In een brief aan minister Helder hebben negen eerstelijnsorganisaties, waaronder de KNOV, hun kritiek geuit op het Wetsvoorstel integere bedrijfsvoering zorg- en jeugdhulpaanbieders (Wibz). Het grootste deel van de verplichtingen uit deze verzamelwet is niet uitvoerbaar voor eerstelijnszorgaanbieders. Het wetsvoorstel veroorzaakt een stapeling van administratieve lasten en controlemaatregelen.
Het doel van het wetsvoorstel Wibz is publiekrechtelijk toezicht introduceren op meerdere aspecten van de bedrijfsvoering van zorgaanbieders. Het voorziet onder meer in een wijziging van de Wet toetreding zorgaanbieders (Wtza) en de Wet marktordening gezondheidszorg (Wmg).

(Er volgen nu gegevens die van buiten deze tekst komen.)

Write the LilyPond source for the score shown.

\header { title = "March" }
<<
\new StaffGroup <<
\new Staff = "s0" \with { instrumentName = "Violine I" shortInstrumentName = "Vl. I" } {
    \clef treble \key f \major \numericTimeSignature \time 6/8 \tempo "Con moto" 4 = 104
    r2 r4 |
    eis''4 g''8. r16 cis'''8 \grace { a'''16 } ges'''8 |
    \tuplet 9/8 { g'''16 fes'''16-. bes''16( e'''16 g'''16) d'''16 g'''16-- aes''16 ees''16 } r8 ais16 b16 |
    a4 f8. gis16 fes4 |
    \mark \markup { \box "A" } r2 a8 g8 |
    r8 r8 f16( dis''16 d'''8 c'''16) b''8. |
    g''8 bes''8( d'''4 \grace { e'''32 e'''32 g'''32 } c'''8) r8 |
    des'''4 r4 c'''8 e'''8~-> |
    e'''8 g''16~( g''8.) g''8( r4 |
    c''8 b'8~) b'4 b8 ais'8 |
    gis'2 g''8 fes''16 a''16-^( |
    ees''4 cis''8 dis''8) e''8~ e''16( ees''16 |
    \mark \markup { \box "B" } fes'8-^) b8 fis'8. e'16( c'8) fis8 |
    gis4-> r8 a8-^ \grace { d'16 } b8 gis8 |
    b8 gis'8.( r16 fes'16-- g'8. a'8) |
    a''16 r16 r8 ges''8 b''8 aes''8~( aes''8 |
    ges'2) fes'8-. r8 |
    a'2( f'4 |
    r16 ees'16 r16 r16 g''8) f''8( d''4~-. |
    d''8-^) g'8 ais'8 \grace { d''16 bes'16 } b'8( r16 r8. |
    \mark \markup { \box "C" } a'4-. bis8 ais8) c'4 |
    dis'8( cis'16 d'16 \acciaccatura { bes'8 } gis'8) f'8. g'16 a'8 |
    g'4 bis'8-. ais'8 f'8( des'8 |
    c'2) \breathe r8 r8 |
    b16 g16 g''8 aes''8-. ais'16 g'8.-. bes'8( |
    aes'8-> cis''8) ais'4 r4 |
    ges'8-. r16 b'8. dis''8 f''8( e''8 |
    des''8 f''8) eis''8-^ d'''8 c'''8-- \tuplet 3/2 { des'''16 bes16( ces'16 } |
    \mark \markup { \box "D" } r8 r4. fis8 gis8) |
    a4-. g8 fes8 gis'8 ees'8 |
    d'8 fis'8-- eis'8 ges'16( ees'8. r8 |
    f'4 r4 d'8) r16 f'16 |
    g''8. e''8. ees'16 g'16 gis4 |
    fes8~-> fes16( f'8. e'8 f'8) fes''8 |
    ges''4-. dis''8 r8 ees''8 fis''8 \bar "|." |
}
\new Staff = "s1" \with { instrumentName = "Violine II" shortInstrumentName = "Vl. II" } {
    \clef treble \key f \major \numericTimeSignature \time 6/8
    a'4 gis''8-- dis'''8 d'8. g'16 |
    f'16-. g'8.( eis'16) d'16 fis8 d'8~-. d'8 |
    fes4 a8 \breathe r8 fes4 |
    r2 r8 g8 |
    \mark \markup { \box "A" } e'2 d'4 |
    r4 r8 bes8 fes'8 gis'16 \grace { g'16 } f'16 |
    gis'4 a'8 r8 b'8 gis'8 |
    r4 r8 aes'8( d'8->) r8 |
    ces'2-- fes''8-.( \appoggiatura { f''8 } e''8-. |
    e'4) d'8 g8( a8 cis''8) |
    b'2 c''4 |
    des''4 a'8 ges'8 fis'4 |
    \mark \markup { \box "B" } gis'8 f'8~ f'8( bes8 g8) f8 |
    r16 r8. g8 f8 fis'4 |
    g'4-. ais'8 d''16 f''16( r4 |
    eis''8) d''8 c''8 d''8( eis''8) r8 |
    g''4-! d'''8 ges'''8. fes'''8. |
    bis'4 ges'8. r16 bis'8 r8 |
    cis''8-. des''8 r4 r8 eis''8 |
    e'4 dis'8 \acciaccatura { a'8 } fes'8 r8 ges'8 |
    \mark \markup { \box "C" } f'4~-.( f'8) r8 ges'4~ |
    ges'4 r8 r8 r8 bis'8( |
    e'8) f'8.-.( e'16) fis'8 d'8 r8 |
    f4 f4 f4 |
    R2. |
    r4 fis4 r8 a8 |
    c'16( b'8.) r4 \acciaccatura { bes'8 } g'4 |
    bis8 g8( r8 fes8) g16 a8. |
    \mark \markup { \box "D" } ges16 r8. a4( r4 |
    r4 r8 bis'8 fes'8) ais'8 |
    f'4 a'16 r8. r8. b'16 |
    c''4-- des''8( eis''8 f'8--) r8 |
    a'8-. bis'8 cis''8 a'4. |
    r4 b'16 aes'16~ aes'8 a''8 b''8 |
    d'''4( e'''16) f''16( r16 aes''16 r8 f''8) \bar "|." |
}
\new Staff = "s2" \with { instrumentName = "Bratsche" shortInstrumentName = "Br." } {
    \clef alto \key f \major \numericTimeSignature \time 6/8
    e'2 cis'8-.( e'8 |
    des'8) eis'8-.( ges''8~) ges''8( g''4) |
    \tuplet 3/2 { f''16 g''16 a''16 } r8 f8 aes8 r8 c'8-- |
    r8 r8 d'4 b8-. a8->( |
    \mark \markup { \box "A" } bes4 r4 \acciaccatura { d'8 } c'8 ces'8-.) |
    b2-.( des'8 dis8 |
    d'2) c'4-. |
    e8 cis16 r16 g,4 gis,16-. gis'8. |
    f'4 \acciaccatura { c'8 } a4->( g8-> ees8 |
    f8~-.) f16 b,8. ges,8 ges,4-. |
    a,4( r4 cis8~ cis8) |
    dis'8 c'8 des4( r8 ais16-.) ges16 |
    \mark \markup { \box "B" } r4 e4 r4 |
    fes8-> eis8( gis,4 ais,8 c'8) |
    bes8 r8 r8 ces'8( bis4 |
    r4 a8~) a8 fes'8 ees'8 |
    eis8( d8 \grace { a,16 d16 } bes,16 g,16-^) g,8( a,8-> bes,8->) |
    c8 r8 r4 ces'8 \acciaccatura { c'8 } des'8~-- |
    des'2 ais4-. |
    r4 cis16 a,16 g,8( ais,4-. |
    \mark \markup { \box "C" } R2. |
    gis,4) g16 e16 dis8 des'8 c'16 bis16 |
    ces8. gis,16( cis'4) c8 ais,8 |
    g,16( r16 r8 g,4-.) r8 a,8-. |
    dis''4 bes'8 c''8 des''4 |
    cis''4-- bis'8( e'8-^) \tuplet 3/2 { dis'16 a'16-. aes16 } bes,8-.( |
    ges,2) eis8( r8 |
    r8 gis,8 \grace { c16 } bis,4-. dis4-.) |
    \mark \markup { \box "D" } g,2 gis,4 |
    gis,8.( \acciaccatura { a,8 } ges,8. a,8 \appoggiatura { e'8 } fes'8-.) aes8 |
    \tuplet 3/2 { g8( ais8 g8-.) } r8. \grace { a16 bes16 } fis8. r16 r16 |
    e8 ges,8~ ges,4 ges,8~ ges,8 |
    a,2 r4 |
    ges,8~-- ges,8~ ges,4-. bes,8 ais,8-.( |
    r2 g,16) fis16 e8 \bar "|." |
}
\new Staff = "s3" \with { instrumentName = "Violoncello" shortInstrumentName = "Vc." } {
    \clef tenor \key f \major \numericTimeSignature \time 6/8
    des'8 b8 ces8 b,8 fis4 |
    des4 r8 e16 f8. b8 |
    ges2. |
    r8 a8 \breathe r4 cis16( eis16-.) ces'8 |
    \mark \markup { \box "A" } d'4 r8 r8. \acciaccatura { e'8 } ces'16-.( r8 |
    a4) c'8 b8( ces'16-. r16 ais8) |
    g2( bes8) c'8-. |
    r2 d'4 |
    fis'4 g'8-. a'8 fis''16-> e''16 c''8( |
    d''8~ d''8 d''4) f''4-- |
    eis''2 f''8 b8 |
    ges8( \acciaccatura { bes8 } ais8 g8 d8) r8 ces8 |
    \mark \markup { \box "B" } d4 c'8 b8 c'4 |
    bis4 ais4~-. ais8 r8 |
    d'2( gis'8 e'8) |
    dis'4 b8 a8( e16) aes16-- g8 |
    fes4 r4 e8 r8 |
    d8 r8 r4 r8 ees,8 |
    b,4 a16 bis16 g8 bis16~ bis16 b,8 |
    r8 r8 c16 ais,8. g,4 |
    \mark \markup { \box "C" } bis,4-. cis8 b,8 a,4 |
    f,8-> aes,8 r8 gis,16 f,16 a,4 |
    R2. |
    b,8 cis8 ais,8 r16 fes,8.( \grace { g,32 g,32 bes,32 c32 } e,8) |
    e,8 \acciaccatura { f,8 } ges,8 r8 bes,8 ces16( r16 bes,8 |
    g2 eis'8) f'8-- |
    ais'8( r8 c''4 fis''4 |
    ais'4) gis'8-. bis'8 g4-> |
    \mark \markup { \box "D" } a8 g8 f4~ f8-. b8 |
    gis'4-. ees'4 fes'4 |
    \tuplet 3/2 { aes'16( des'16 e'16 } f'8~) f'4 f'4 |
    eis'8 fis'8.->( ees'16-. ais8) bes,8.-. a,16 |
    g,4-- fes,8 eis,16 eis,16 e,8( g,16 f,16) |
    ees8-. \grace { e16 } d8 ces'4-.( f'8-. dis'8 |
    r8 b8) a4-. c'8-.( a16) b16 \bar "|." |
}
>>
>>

Het wetsvoorstel bevat een aantal onderdelen. Zo worden er aanpassingen doorgevoerd in de regels rondom het winstuitkeringsverbod en wordt het mogelijk om voorwaarden te verbinden aan het uitkeren van winst. Daarnaast worden er twee wettelijke normen geïntroduceerd: één ter voorkoming van negatieve gevolgen van tegenstrijdige belangen en één ter waarborging van het hanteren van normale marktvoorwaarden bij van betekenis zijnde transacties. Ook worden er extra weigerings- en intrekkingsgronden wat betreft de Wtza-vergunning vastgelegd.
In een gezamenlijke reactie op een internetconsultatie over het wetsvoorstel Wibz hebben de eerstelijnsorganisaties (KNOV, KNMT, LHV, NVM, LVVP, KNMP, NVvP, ONT en KNGF) hun zorgen en kanttekeningen geuit:
- De voorgestelde wijzigingen in de Wmg en Wtza, die gericht zijn op het borgen van integere bedrijfsvoering, gaan voor eerstelijnszorgaanbieders te ver. Ook is het grootste deel van de verplichtingen niet uitvoerbaar voor de eerstelijnszorgaanbieders.

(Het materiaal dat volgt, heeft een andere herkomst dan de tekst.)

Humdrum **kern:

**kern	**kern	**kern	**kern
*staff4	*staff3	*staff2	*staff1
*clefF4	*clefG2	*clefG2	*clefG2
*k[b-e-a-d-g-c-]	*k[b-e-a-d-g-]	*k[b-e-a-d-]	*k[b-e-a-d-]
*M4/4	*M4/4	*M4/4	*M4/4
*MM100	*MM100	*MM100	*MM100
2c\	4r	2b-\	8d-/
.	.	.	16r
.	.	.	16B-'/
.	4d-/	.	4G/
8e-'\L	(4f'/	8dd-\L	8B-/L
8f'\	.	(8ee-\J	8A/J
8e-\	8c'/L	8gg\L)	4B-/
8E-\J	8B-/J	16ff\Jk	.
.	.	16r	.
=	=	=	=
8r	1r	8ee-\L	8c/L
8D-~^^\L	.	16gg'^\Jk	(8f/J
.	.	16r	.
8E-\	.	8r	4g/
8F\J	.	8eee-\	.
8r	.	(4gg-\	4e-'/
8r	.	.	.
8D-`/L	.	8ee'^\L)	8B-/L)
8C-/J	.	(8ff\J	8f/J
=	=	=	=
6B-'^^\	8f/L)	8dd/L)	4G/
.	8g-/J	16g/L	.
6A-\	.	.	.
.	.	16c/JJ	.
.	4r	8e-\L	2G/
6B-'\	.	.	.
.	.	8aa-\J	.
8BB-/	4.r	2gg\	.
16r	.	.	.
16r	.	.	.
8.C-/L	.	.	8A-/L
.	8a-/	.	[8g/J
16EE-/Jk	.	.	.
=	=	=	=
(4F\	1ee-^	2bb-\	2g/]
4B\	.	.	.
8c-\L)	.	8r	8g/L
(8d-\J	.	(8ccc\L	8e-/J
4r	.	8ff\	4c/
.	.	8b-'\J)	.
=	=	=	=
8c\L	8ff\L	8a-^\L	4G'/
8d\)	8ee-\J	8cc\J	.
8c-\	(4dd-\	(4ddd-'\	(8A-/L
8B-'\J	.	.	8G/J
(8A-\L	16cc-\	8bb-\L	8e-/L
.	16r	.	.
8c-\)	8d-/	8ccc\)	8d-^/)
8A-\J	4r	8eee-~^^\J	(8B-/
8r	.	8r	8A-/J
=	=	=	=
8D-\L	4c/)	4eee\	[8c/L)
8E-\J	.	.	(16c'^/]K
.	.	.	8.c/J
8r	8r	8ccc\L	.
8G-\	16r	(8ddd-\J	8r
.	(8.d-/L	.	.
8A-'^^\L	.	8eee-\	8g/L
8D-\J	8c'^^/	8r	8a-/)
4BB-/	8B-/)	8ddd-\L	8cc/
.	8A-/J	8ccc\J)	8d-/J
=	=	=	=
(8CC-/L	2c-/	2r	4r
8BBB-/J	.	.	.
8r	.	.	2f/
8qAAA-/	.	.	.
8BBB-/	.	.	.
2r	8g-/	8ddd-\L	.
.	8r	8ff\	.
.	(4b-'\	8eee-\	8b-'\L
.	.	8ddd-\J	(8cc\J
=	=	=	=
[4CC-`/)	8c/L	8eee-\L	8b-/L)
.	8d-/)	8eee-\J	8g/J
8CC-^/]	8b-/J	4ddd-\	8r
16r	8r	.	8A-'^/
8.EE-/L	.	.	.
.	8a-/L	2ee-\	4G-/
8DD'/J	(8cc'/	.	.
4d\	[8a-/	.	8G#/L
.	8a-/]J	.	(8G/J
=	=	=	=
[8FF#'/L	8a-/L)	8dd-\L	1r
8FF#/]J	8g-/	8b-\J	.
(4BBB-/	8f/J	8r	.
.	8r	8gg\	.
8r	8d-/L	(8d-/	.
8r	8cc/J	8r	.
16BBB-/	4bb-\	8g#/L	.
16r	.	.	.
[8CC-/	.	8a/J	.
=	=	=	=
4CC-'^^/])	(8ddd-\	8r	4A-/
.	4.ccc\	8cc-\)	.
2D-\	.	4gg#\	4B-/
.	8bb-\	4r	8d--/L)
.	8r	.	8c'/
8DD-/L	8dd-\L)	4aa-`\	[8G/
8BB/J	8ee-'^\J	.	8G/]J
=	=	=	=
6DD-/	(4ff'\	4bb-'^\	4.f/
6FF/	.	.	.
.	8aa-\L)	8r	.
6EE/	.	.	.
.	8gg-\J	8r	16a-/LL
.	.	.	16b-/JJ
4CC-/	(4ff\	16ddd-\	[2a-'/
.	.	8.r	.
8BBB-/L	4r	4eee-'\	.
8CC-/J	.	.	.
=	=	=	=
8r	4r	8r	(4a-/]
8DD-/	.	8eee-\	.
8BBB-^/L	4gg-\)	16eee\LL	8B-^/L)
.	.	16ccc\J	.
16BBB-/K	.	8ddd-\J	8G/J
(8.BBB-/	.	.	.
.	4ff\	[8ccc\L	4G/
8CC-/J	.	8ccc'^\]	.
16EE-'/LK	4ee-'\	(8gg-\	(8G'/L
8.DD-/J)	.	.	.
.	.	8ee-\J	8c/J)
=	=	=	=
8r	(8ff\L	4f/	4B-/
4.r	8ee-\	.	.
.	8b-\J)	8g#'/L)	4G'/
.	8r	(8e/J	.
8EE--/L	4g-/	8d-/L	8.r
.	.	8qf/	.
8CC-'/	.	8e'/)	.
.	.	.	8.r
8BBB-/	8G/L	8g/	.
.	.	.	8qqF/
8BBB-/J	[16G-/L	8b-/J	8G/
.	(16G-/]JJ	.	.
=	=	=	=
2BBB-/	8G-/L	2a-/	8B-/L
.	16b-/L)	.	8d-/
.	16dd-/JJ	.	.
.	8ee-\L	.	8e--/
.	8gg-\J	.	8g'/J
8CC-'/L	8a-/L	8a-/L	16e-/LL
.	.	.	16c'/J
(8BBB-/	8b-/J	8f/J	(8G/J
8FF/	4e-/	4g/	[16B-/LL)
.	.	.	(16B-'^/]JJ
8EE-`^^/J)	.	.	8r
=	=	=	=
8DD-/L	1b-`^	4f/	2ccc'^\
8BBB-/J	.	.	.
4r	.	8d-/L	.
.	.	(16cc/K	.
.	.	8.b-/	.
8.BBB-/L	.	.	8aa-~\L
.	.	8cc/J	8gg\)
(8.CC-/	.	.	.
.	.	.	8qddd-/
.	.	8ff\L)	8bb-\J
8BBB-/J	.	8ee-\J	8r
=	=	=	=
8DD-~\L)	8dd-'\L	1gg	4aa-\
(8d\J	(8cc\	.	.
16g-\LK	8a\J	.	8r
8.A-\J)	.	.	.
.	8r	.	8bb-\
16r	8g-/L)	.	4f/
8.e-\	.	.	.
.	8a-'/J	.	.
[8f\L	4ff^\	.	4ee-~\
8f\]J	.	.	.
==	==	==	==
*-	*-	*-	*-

- In de eerstelijnszorg komt nauwelijks fraude voor. De Eerstelijnscoalitie heeft dat al vaker benadrukt. Dit blijkt herhaaldelijk uit rapporten en onderzoeken. Uit het meest recente rapport van het Informatie Knooppunt Zorgfraude (IKZ) blijkt opnieuw dat fraude voornamelijk binnen andere sectoren voorkomt.
- Het winstuitkeringsverbod in het wetsvoorstel kan niet los worden gezien van de tegenstrijdige belangregelingen en voorschriften voor het hanteren van normale marktvoorwaarden.

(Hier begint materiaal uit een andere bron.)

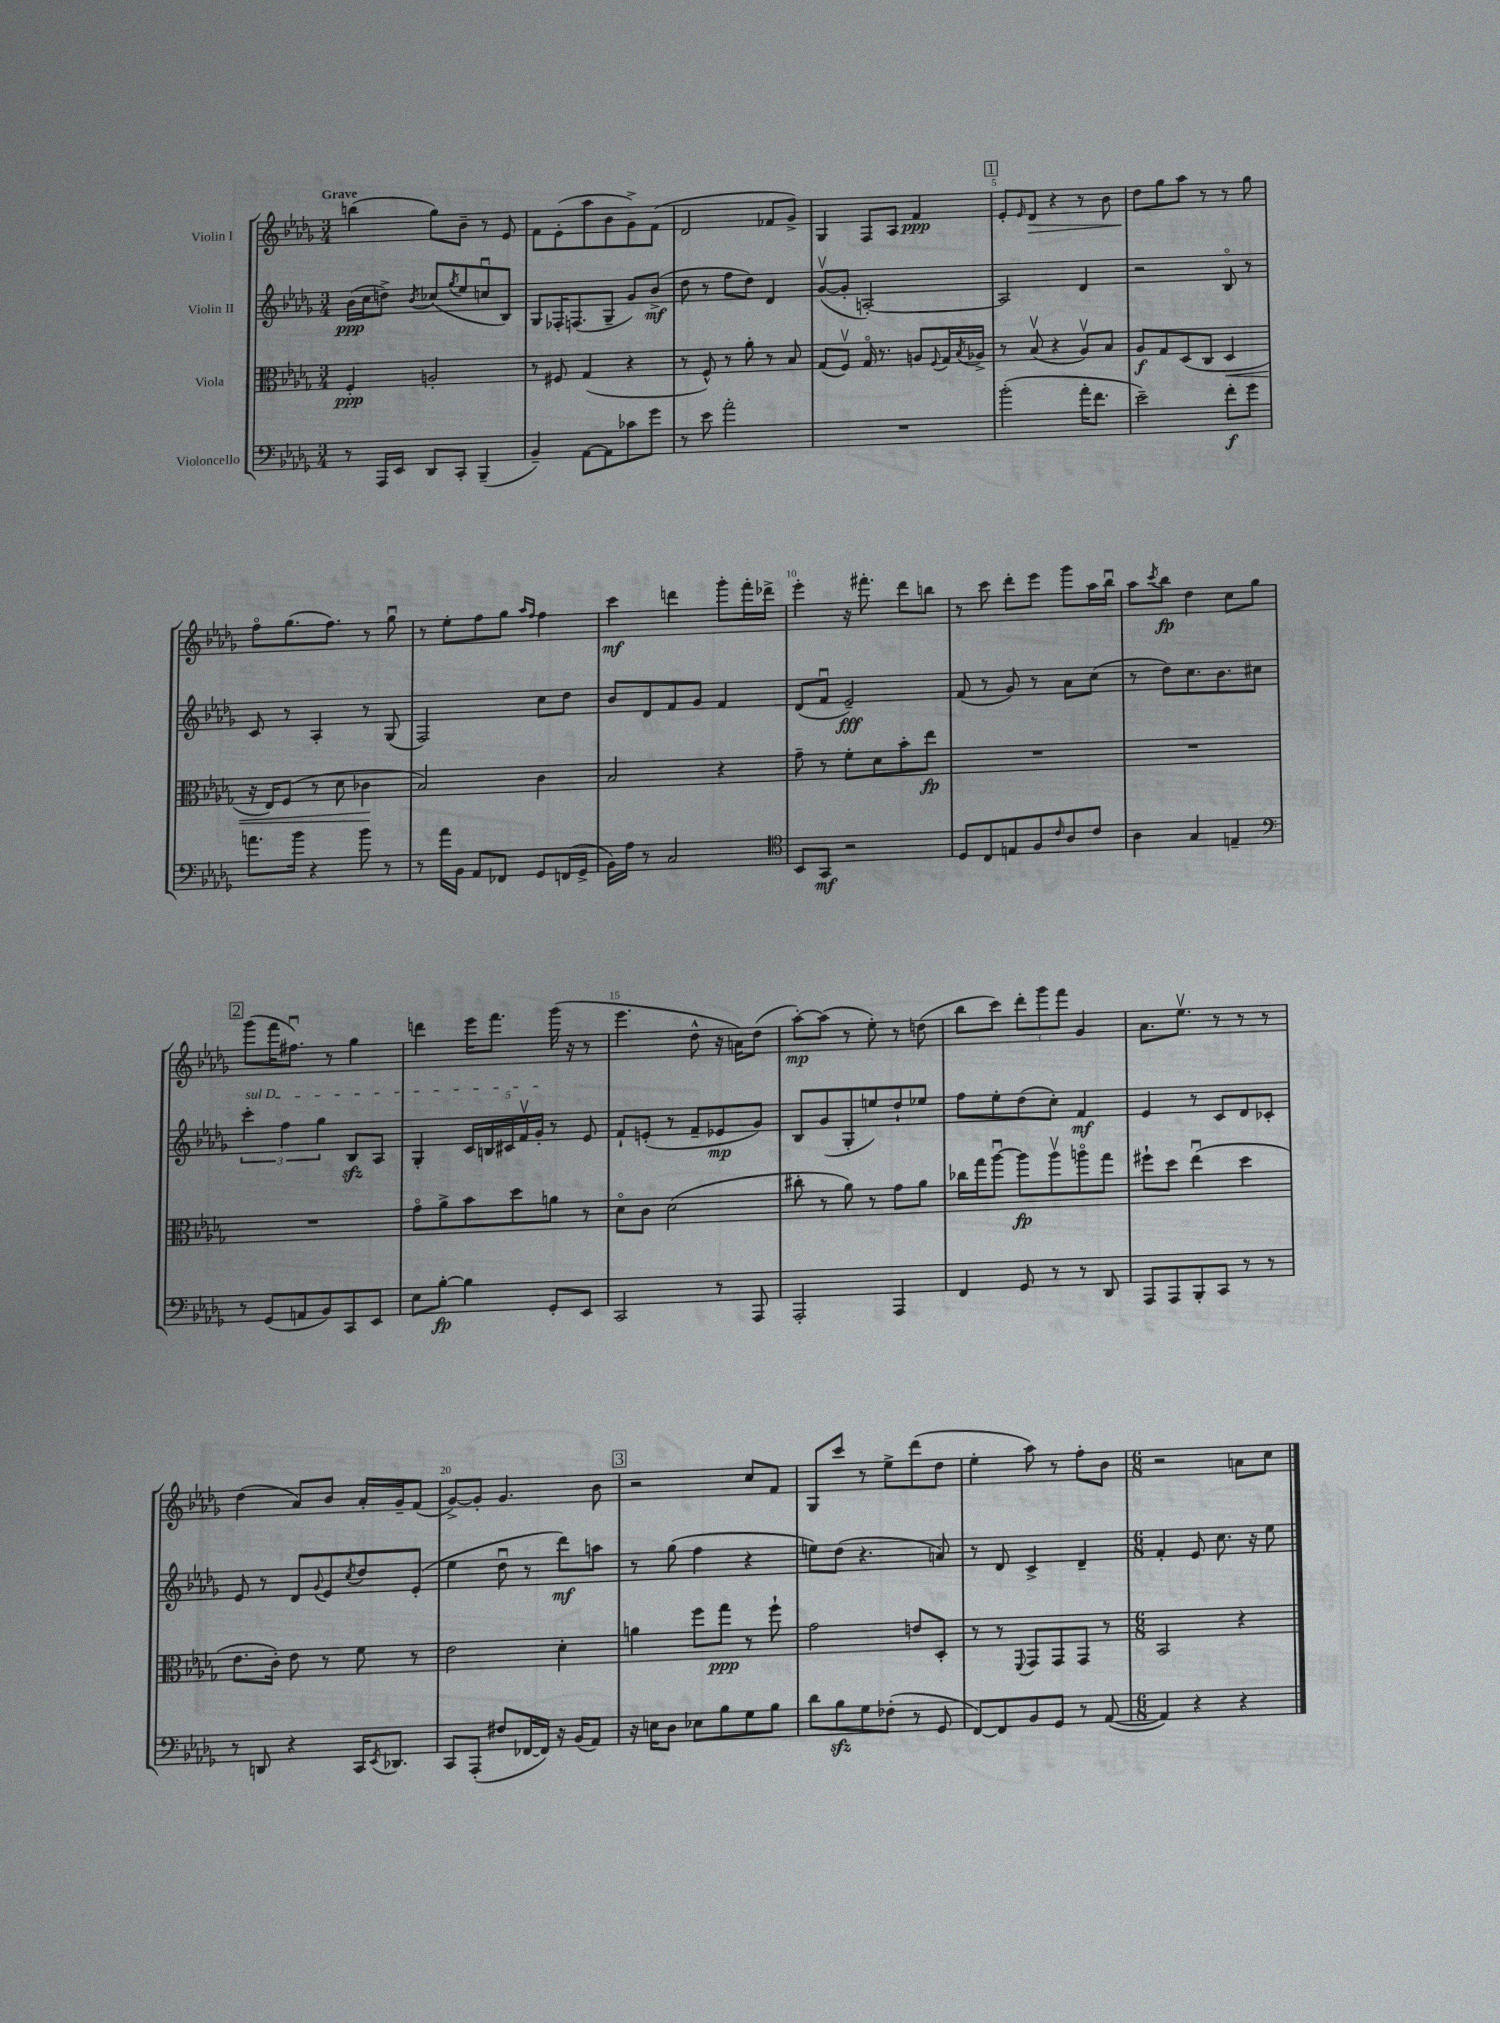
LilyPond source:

- Nu de eerstelijnszorg niet valt onder het winstuitkeringsverbod, fraude zich aantoonbaar in voornoemde sectoren nauwelijks voordoet en toezichthouders en zorgverzekeraars reeds beschikken over afdoende instrumentarium en grondslagen om sanctionerend op te treden, is het ondoelmatig en disproportioneel om deze verplichtingen op te leggen aan de gehele zorgsector.
- Los hiervan, leidt de optelsom van de vele nieuwe op fraude gerichte wetgeving tot disproportionele administratieve lastenverzwaring. Deze verzwaring is in strijd met het uitgangspunt van vermindering van de regeldruk (en het Programma (Ont)regel de zorg). Daarom vindt de Eerstelijnscoalitie het noodzakelijk dat ook de Wibz grondig wordt getoetst door het Adviescollege Toetsing Regeldruk (ATR).
De kritiek van de eerstelijnsorganisaties op de Wibz richt zich in het bijzonder ook op het voornemen om de tegenstrijdige belangregeling die geldt voor bestuurders van bv's ook van toepassing te verklaren op zorgaanbieders die alleen of in samenwerking persoonlijk eigenaar zijn van hun praktijk. Het van toepassing verklaren van de tegenstrijdige belangregeling voor eigenaren en personenvennootschappen is onbegrijpelijk en maakt het uitoefenen van een eigen praktijk complexer dan nodig. Dit draagt in onze ogen niet bij aan het door de overheid geformuleerde doel van de Wibz.
Wat is het proces?
Het ministerie van VWS verzamelt momenteel via de internetconsultatie reacties op het concept wetsvoorstel en zal het voorstel zo mogelijk aanpassen. De ambtenaren van VWS gaan wellicht nader in gesprek. Als het concept wetsvoorstel gereed is, gaat het daarna naar de Raad van State voor advies. Na advies van de Raad van State wordt het wetsvoorstel inclusief het advies naar de Tweede Kamer gestuurd. Dit hele traject zal maanden duren.